In the early 1950’s, the Kitimat area was undeveloped and not connected to the existing

provincial power supply infrastructure. Once Alcan’s operations began in 1954, Alcan

began supplying power to the residents of Kitimat in addition to the aluminum smelter.

Alcan built an electricity distribution system in Kitimat in the 1950’s. In the early 1960’s,

British Columbia Power Commission (“BCPC”), BC Hydro’s predecessor, built a 138 kV

transmission line from Kitimat to Terrace to serve the growing needs of Terrace. Alcan

began supplying power in 1961 to BCPC. Later during the 1960’s, BC Hydro extended

the transmission connections from Terrace to Prince Rupert and the Kitsault region. BC

43

Hydro purchased Alcan’s local distribution system in 1967, and assumed exclusive

control of the distribution of power in this region.

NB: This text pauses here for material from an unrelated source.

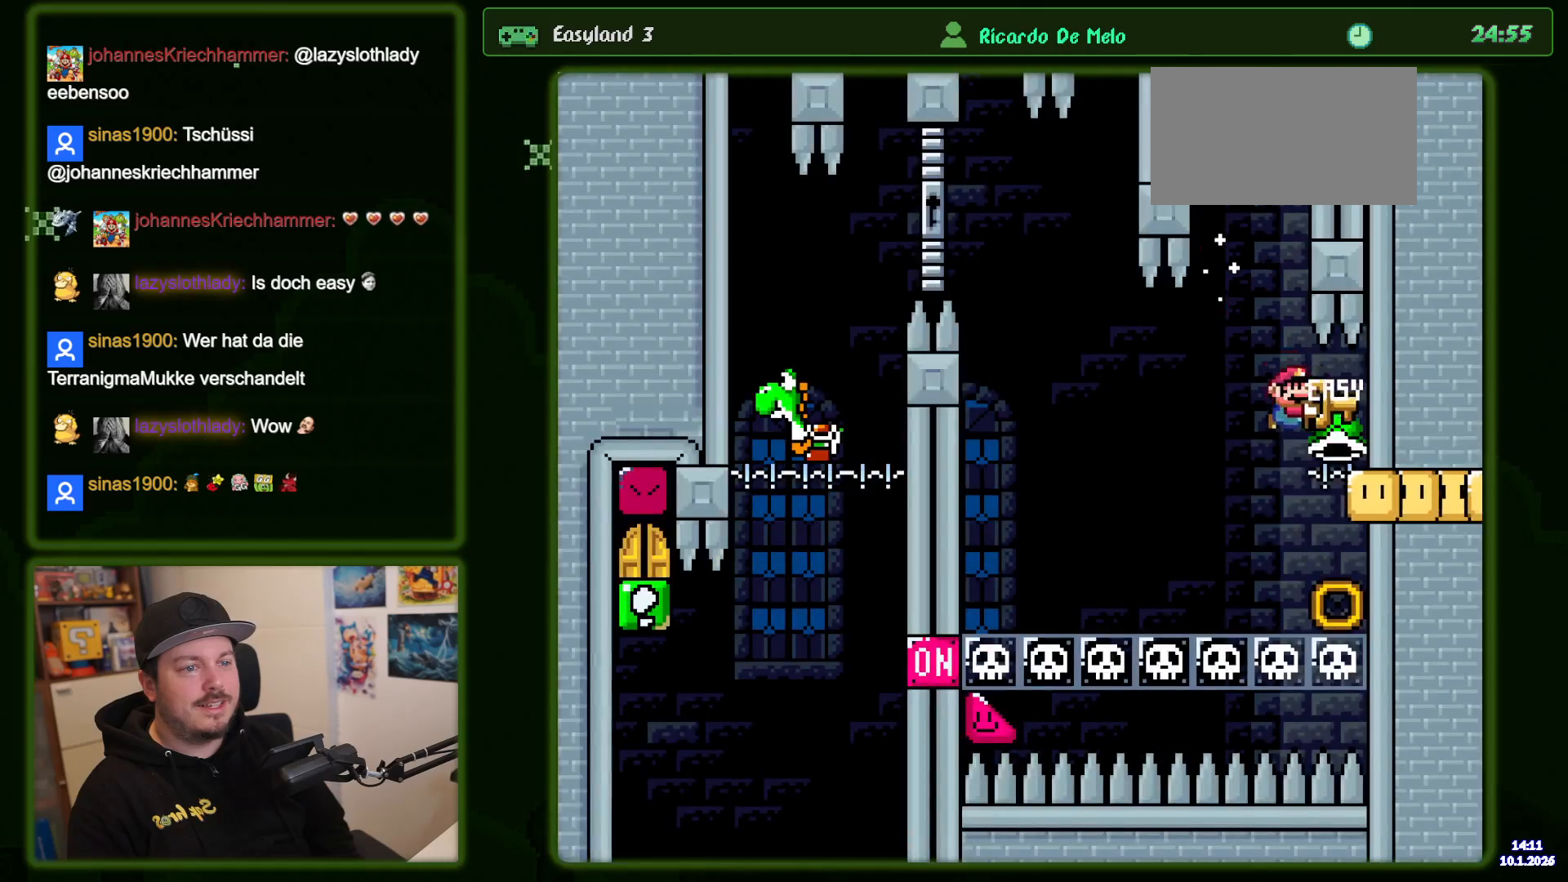
{"dt_ms": 500, "buttons": ["B", "Y", "DPAD_LEFT"], "events": [[266, "DPAD_LEFT", "down"]]}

Alcan has sold Kemano power to third parties since the commissioning of its power

generation facilities in 1954.4 Alcan has sold power to BC Hydro and its

predecessors since the early 1960’s. All of Alcan’s power sales have been delivered

at the Kitimat Busbar since BC Hydro’s purchase of the Kitimat distribution system in

1967.

In 1978, BC Hydro completed the extension of its transmission line from Prince George

to Terrace, thereby connecting the isolated regional coastal grid to BC Hydro’s

provincial power grid. The region served by BC Hydro's transmission line west of Prince

George to Kitimat is referred to as the “North Coast” region of BC Hydro’s transmission

system. Attached as Appendix F is a schematic based on information received from

BC Hydro that shows the capacity of the transmission lines from Kemano to Prince

George and the power requirements of the community load centres served by BC Hydro

along its transmission line to Prince George.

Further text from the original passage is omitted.